THE TASK: Print each entry as it appears. Images stay out of the copy.

:: DATA SHOWN ::

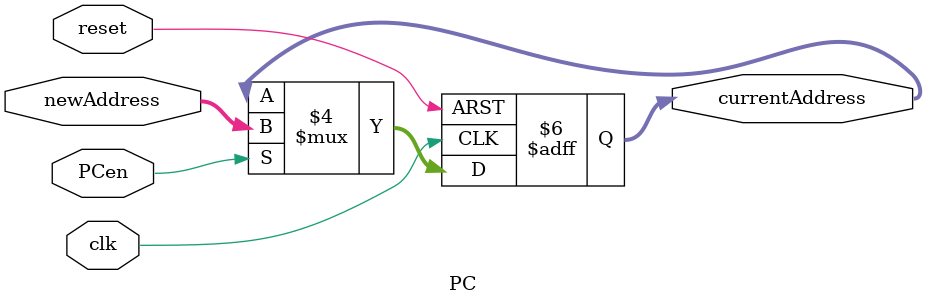
<source format=v>
`timescale 1ns / 1ps
module PC(
    input clk,
	 input reset,
	 input PCen,
    input [31:0] newAddress,           
    output reg[31:0] currentAddress  
    );

    always@(posedge clk or negedge reset)
    begin
        if (~reset) 
		  begin
		  currentAddress <= 0;
		  end
		  else if (PCen) begin
		  currentAddress <= newAddress;
		  end
		  else begin
		  currentAddress <= currentAddress;
		  end
    end

endmodule

</source>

:::

ANSWER FOR THE TASK:
<source format=v>
`timescale 1ns / 1ps
module PC(
    input clk,
	 input reset,
	 input PCen,
    input [31:0] newAddress,           
    output reg[31:0] currentAddress  
    );

    always@(posedge clk or negedge reset)
    begin
        if (~reset) 
		  begin
		  currentAddress <= 0;
		  end
		  else if (PCen) begin
		  currentAddress <= newAddress;
		  end
		  else begin
		  currentAddress <= currentAddress;
		  end
    end

endmodule

</source>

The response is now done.